## What you should do
Below is a listing. Gather each line of it that contains "Date".

## Data records
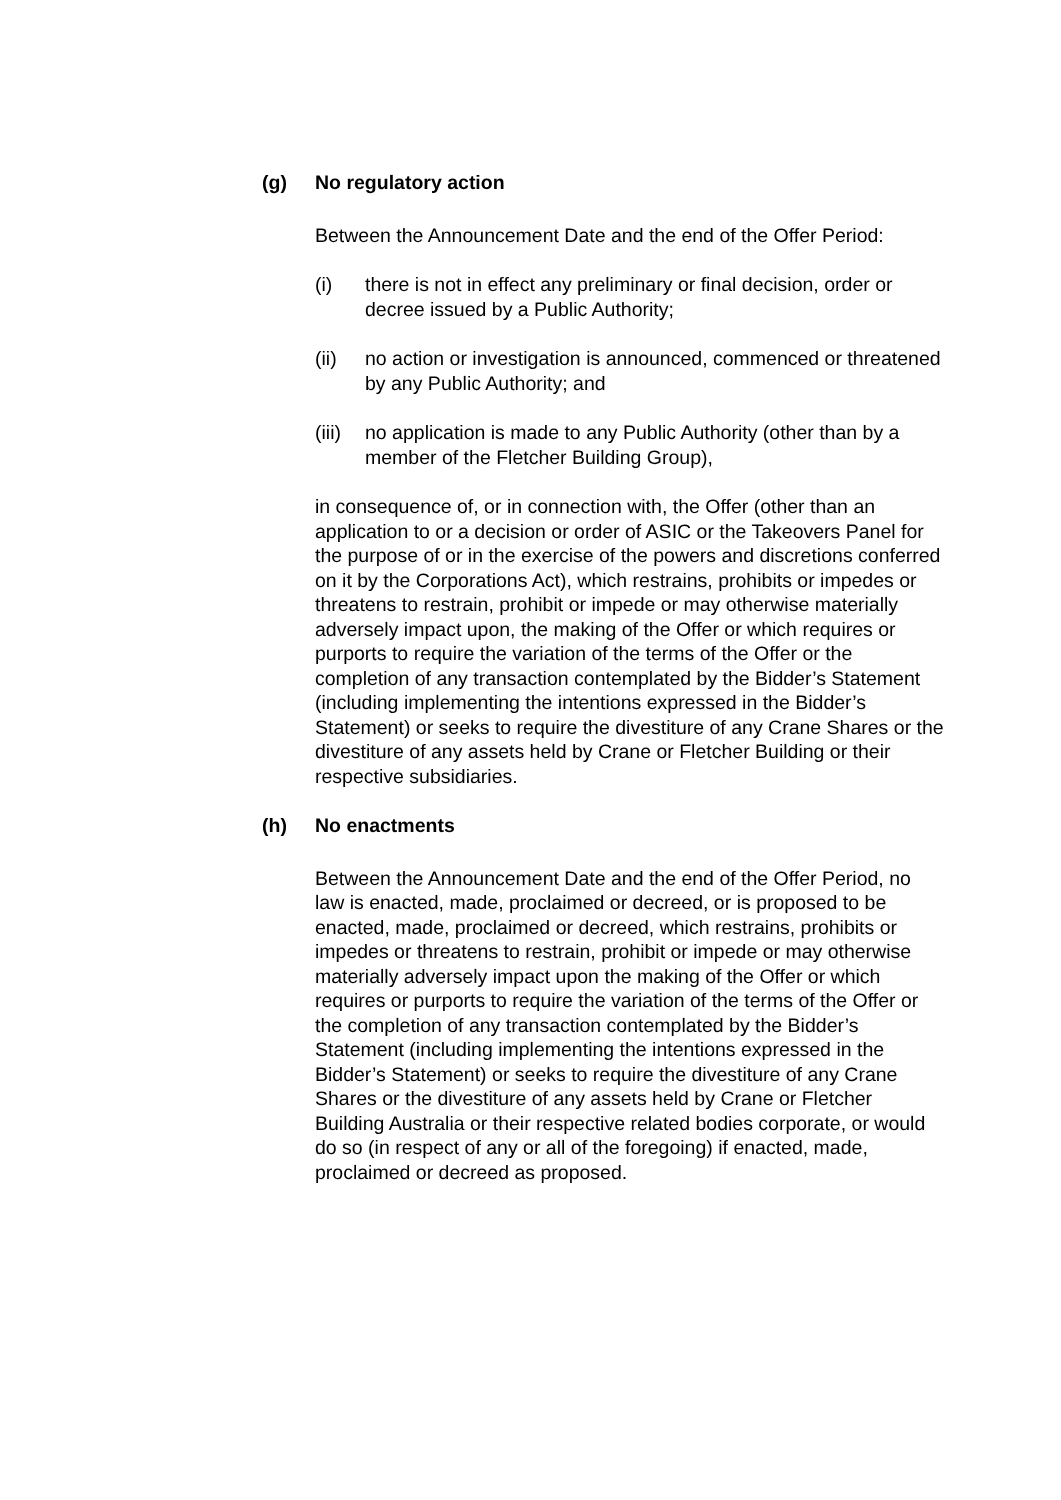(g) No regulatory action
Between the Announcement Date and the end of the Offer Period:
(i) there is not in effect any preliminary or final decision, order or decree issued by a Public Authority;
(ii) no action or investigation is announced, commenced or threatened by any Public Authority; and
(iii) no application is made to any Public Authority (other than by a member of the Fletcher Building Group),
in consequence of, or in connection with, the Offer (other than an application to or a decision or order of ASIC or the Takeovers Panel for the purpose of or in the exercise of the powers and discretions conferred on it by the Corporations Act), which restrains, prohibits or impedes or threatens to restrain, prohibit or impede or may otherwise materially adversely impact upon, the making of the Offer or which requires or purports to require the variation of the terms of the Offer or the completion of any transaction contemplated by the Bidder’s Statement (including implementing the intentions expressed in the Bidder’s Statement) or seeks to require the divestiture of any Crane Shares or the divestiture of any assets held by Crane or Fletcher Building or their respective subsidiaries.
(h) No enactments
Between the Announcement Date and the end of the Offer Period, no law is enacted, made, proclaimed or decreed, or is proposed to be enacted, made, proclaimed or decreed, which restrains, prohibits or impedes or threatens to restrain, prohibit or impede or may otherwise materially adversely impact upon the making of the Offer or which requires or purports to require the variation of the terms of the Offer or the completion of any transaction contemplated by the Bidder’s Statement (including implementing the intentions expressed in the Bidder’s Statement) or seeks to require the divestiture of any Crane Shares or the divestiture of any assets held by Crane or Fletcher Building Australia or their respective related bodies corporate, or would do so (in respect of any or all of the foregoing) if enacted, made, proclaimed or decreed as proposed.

## Solved exercise
Between the Announcement Date and the end of the Offer Period:
Between the Announcement Date and the end of the Offer Period, no law is enacted, made, proclaimed or decreed, or is proposed to be enacted, made, proclaimed or decreed, which restrains, prohibits or impedes or threatens to restrain, prohibit or impede or may otherwise materially adversely impact upon the making of the Offer or which requires or purports to require the variation of the terms of the Offer or the completion of any transaction contemplated by the Bidder’s Statement (including implementing the intentions expressed in the Bidder’s Statement) or seeks to require the divestiture of any Crane Shares or the divestiture of any assets held by Crane or Fletcher Building Australia or their respective related bodies corporate, or would do so (in respect of any or all of the foregoing) if enacted, made, proclaimed or decreed as proposed.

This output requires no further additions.